(Saved entries)
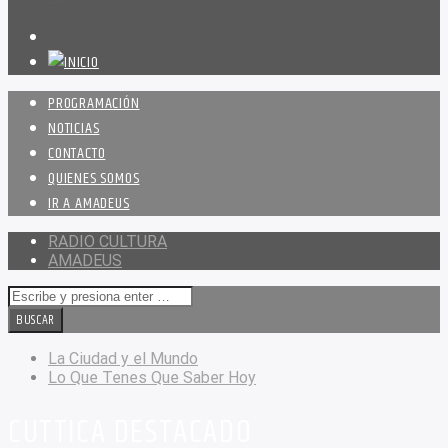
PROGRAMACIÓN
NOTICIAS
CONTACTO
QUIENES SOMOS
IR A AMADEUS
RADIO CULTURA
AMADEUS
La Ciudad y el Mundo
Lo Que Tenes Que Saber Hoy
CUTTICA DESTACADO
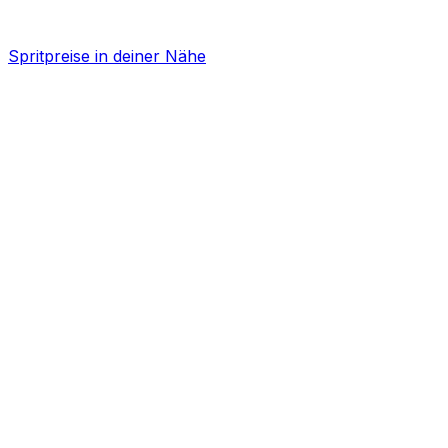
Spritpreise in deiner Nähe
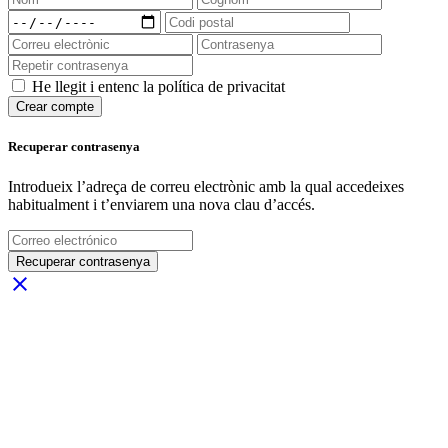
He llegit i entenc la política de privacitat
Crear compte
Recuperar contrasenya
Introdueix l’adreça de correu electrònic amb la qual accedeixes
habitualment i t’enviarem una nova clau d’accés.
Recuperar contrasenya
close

REQUIRED ACTION:
Retype every line of text in the material above word for word, leaving out the pictures.

SOLVED EXERCISE:
PROGRAMACIÓN
NOTICIAS
CONTACTO
QUIENES SOMOS
IR A AMADEUS
RADIO CULTURA
AMADEUS
La Ciudad y el Mundo
Lo Que Tenes Que Saber Hoy
CUTTICA DESTACADO
Spritpreise in deiner Nähe
He llegit i entenc la política de privacitat
Crear compte
Recuperar contrasenya
Introdueix l’adreça de correu electrònic amb la qual accedeixes
habitualment i t’enviarem una nova clau d’accés.
Recuperar contrasenya
close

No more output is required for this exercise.